告訴賓客們將如何使用在婚禮上收到的禮金會促使人們更愿意慷慨解囊。很多人在知道禮金的開銷去處、了解到新人確實需要大伙解囊相助的情況下會更樂意把現金作為結婚禮物。

Scores of banks offer bridal savings accounts, which collect contributions toward dream homes--or other dreams. Some banks restrict the use of funds to down payments on a house as a way to bring in business to their mortgage arms. But institutions as wide-ranging as SunTrust Banks Inc., Bank of Utah, Community Financial Services Bank in Kentucky and Mercantile Bank in Illinois, Indiana and Missouri place no restrictions on how the funds can be used.Most charge no fees.

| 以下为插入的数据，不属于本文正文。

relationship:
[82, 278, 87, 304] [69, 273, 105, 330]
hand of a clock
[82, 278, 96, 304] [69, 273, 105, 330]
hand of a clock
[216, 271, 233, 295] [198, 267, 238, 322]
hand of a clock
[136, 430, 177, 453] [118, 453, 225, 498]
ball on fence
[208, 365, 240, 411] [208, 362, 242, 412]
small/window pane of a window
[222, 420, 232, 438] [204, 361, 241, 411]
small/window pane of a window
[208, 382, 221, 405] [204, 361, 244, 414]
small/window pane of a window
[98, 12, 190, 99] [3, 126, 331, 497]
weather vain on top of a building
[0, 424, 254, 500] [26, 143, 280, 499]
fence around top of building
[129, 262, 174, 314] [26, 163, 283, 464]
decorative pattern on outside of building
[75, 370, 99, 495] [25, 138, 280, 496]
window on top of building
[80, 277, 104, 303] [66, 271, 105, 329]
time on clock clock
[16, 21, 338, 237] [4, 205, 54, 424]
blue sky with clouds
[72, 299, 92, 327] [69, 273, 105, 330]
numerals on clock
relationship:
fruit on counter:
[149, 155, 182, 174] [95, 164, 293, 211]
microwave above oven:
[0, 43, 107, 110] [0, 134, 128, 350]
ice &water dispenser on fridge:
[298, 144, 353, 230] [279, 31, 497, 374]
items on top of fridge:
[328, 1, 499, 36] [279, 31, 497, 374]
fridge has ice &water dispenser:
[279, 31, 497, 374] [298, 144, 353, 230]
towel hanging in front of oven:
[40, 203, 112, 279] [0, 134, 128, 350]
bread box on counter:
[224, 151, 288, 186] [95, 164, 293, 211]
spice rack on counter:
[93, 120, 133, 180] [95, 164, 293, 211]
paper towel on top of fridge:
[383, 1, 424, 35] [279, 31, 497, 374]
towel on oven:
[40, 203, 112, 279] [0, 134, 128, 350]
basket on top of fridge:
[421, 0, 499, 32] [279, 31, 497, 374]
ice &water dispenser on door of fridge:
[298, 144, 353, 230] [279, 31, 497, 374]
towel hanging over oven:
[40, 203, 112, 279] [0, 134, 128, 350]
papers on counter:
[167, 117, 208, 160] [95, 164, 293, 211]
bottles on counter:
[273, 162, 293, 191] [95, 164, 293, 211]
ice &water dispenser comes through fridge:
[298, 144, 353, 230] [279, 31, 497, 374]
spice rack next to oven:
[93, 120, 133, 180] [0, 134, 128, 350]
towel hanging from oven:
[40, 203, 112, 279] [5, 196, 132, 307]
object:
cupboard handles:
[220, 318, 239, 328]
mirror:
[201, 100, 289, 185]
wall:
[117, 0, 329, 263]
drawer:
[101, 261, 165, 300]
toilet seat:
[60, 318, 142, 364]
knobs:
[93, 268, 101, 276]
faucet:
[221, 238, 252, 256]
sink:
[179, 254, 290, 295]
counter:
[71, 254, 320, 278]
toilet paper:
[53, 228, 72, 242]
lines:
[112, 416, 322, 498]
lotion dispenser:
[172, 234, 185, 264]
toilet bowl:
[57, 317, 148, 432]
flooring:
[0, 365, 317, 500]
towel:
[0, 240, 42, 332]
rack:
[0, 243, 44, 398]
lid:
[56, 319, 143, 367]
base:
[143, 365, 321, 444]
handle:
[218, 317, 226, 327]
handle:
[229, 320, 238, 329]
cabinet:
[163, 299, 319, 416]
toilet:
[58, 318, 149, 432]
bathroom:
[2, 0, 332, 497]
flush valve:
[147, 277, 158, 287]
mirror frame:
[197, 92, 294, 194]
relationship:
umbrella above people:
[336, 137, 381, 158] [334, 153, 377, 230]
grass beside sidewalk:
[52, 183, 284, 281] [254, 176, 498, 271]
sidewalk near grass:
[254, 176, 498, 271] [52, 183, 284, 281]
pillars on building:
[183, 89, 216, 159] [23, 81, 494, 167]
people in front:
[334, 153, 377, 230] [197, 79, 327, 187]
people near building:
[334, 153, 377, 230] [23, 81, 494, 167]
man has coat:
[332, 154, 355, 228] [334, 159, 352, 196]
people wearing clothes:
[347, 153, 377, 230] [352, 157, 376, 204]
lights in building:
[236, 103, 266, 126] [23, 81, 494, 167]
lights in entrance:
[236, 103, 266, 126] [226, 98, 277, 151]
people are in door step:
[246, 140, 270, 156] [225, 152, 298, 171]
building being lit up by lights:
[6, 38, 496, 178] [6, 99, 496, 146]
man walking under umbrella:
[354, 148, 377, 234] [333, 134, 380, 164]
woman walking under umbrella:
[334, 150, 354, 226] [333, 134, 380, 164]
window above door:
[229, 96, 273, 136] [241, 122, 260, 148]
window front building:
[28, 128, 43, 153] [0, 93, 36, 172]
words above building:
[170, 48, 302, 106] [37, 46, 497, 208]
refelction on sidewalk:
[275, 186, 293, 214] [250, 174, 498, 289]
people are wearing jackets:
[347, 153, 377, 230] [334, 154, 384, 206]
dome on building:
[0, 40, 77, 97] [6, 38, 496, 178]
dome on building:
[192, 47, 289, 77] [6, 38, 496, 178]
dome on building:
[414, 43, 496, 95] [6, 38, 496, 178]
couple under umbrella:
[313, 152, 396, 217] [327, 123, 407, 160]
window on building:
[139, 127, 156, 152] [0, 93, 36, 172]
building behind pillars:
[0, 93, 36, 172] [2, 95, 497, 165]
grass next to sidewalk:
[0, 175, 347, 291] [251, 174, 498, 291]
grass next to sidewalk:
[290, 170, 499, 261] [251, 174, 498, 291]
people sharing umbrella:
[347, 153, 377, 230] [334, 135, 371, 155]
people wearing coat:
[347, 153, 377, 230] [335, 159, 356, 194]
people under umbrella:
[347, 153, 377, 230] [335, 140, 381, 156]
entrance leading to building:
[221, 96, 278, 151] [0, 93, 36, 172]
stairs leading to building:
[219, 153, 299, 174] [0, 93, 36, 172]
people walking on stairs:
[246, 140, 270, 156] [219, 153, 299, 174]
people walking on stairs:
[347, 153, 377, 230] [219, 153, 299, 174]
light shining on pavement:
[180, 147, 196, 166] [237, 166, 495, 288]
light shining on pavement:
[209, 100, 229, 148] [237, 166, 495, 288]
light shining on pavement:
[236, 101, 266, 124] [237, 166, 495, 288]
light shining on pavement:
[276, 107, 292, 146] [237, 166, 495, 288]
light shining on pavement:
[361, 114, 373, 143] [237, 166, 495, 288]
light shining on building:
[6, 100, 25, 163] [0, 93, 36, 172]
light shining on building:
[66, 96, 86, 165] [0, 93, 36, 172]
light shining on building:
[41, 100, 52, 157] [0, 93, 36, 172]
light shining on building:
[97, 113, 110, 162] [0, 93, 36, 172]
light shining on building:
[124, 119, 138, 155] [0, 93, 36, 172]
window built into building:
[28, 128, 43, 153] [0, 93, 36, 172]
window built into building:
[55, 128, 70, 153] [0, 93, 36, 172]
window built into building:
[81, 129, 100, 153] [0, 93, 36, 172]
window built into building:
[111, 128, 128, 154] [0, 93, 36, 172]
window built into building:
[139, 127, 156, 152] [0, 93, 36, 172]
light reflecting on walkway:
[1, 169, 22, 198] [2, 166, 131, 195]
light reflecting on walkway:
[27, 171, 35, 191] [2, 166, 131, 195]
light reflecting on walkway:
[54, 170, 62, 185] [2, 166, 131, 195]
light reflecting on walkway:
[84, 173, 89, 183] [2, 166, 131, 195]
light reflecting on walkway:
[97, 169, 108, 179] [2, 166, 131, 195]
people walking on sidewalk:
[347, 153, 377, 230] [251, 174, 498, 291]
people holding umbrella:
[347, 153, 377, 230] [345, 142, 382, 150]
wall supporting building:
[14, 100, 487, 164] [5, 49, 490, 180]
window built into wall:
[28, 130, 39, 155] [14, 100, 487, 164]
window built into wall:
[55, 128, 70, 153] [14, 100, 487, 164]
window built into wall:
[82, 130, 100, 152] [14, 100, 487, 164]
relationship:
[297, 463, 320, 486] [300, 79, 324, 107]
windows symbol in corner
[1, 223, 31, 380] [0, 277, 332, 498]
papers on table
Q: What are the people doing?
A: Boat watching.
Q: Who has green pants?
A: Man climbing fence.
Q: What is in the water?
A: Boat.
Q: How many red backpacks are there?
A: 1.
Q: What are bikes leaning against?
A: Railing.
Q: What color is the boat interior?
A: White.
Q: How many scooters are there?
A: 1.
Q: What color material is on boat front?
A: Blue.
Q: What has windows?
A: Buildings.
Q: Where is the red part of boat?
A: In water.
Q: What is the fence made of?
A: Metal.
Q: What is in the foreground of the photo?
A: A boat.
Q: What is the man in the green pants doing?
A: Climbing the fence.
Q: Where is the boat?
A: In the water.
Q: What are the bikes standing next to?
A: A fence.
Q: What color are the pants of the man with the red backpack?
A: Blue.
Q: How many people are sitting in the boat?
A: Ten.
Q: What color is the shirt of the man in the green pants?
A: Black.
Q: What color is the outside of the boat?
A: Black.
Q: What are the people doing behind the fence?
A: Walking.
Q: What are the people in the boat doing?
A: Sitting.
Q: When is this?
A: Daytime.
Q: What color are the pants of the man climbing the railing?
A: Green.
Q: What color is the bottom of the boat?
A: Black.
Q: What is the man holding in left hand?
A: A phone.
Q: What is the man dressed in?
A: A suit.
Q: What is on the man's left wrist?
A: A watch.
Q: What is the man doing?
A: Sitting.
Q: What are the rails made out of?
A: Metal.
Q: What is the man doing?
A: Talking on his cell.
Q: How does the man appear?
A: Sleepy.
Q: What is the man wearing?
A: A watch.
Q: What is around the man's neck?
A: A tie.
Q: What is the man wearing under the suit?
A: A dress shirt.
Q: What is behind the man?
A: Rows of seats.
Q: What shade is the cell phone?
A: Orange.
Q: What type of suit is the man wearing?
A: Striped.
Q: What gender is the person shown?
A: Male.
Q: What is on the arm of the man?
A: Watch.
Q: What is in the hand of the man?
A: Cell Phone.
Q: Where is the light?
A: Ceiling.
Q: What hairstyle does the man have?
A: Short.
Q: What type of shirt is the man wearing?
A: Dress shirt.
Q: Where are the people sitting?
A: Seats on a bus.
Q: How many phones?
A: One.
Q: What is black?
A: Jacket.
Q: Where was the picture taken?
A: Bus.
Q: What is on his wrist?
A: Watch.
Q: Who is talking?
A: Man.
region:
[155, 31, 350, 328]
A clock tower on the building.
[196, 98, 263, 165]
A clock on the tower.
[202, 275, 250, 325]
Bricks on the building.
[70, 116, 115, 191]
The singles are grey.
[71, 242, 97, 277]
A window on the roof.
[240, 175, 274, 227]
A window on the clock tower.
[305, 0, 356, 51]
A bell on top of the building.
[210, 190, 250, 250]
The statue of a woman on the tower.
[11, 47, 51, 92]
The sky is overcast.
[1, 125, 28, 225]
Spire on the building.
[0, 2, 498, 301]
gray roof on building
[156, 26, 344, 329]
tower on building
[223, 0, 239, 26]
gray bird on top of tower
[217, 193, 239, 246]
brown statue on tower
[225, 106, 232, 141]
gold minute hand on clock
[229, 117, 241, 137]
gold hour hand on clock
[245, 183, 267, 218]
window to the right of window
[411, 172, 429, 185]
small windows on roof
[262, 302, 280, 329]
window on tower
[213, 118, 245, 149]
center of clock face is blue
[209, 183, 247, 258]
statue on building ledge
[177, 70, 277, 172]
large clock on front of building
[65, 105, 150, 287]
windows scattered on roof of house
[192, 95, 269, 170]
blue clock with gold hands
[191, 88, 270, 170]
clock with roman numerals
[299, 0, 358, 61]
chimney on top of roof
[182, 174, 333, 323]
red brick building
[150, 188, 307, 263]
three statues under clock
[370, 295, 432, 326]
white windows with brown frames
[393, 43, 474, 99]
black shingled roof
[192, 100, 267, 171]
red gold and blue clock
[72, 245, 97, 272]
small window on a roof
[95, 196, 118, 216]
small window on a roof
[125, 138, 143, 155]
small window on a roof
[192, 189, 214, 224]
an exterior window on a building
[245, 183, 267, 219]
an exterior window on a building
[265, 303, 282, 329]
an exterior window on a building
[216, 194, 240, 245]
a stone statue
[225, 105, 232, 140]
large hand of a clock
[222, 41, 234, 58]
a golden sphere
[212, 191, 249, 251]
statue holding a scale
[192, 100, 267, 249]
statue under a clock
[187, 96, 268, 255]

許多銀行都提供新人儲蓄賬戶,人們可以通過這種形式為新人們婚后的愛巢或者其他夢想添磚加瓦。一些銀行將這筆資金的使用限定在繳納房子的首付款上,從而為旗下的抵押貸款分支機構帶來業務。但是,像SunTrust Banks Inc.、Bank of Utah、肯塔基州的Community Financial Services Bank以及伊利諾伊、印地安那和密蘇里州Mercantile Bank等金融機構對這筆資金的用途不設任何限制,而且大多數不收取任何費用。

There are Web sites that offer similar services, but these often charge transaction or registration fees, pay no interest and lack FDIC guarantees.

還有一些網站也提供類似的服務,但是經常會收取交易費或注冊費,它們不支付利息,而且沒有聯邦存款保險公司(FDIC)的保障。

Be Realistic 從實際出發

Most couples that request cash don't receive enough for a full down payment on a house. No one should start signing mortgage papers until they know how much they have to work with.

大多數要求現金禮物的新人籌得的錢都不夠支付房子的首付款。在了解到究竟要貸多少款前,新人們不應該簽訂貸款合同。

Nor should the hosts throw a $150,000 wedding and then claim they don't have money for a new car. Nobody will buy it.

新人也不應該花費15萬美元來置辦一場婚禮,然后說自己沒錢買新車。沒有人會為此出錢。

Be Grateful 心存感激

Newlyweds can make their gift-givers feel more appreciated if they include in their thank-you cards a fun picture of themselves enjoying the end result--perhaps sliding down the new banister in their new home.

新婚夫婦如果在致謝卡片中夾帶一張展現新生活場景的有趣照片——比如從新房子的新扶手上滑下來的場景——那么送禮物的人們會更能感受到新人的心意。